--- START ---
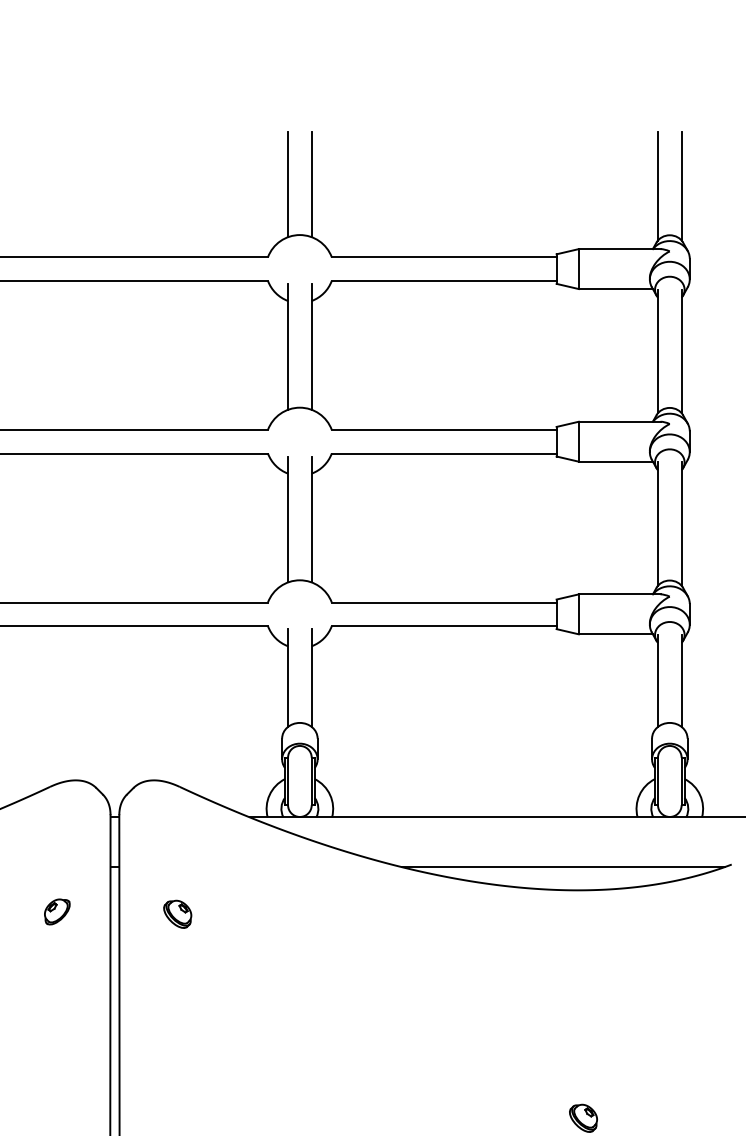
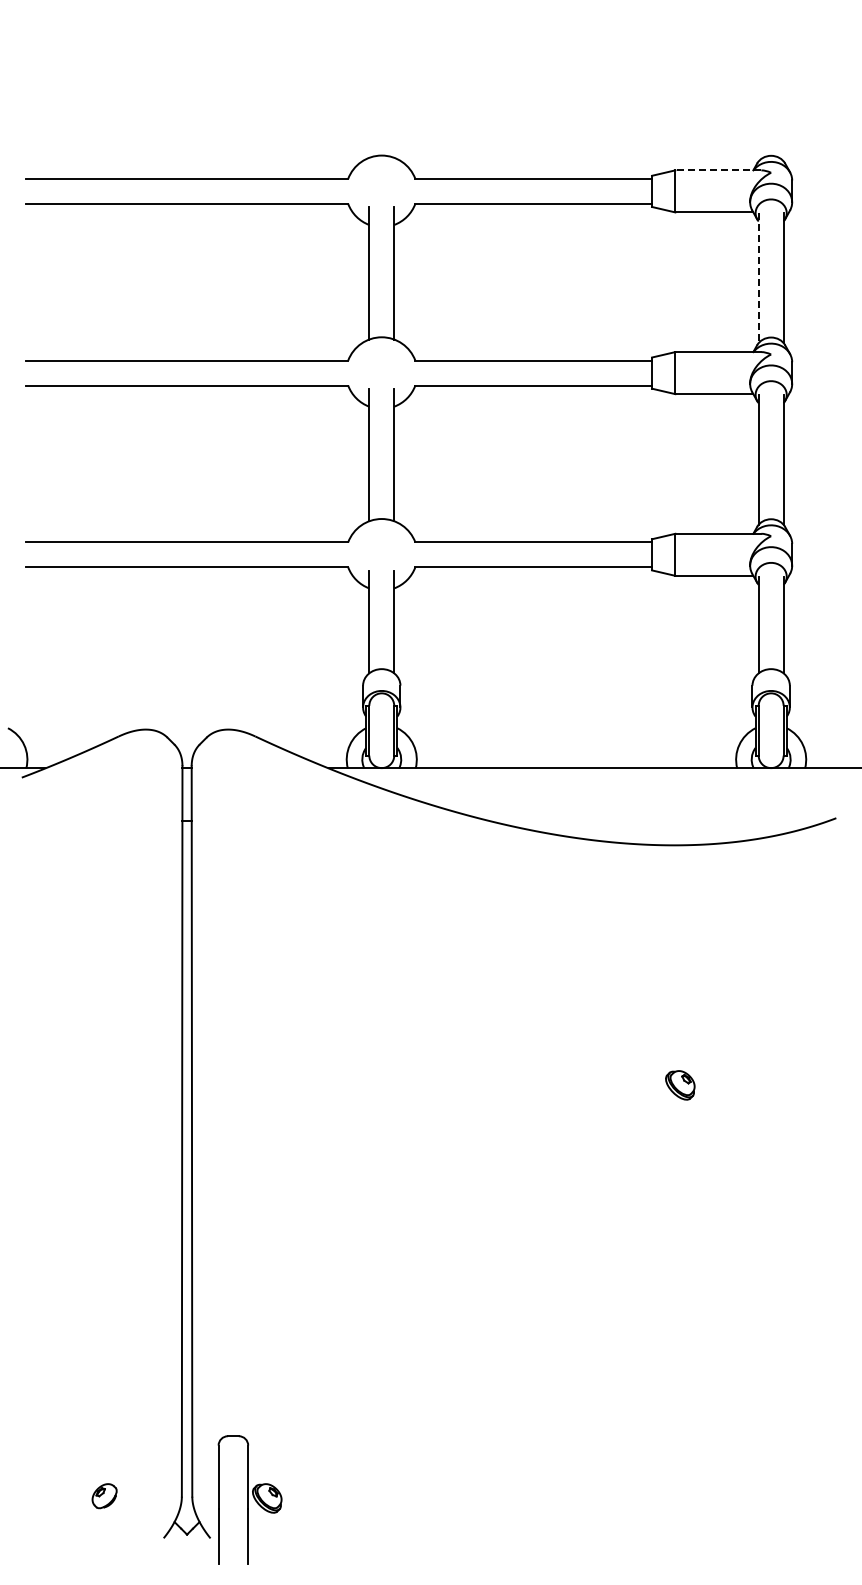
line: (288, 184) -> (369, 102), removed
line: (311, 184) -> (394, 102), removed
line: (657, 186) -> (758, 104), removed
line: (681, 186) -> (783, 104), removed
line: (619, 249) -> (718, 170), solid -> dashed
line: (657, 351) -> (758, 278), solid -> dashed
line: (563, 866) -> (659, 820), removed
part: (57, 912) -> (126, 868), removed
part: (178, 914) -> (253, 870), removed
--- END ---
§ **WORK ITEM**: Copy, character for character, the lines from the line that holds "line: (657, 186) -> (758, 104), removed" through the final line of the records above.

§ **RESPONSE BOX**:
line: (657, 186) -> (758, 104), removed
line: (681, 186) -> (783, 104), removed
line: (619, 249) -> (718, 170), solid -> dashed
line: (657, 351) -> (758, 278), solid -> dashed
line: (563, 866) -> (659, 820), removed
part: (57, 912) -> (126, 868), removed
part: (178, 914) -> (253, 870), removed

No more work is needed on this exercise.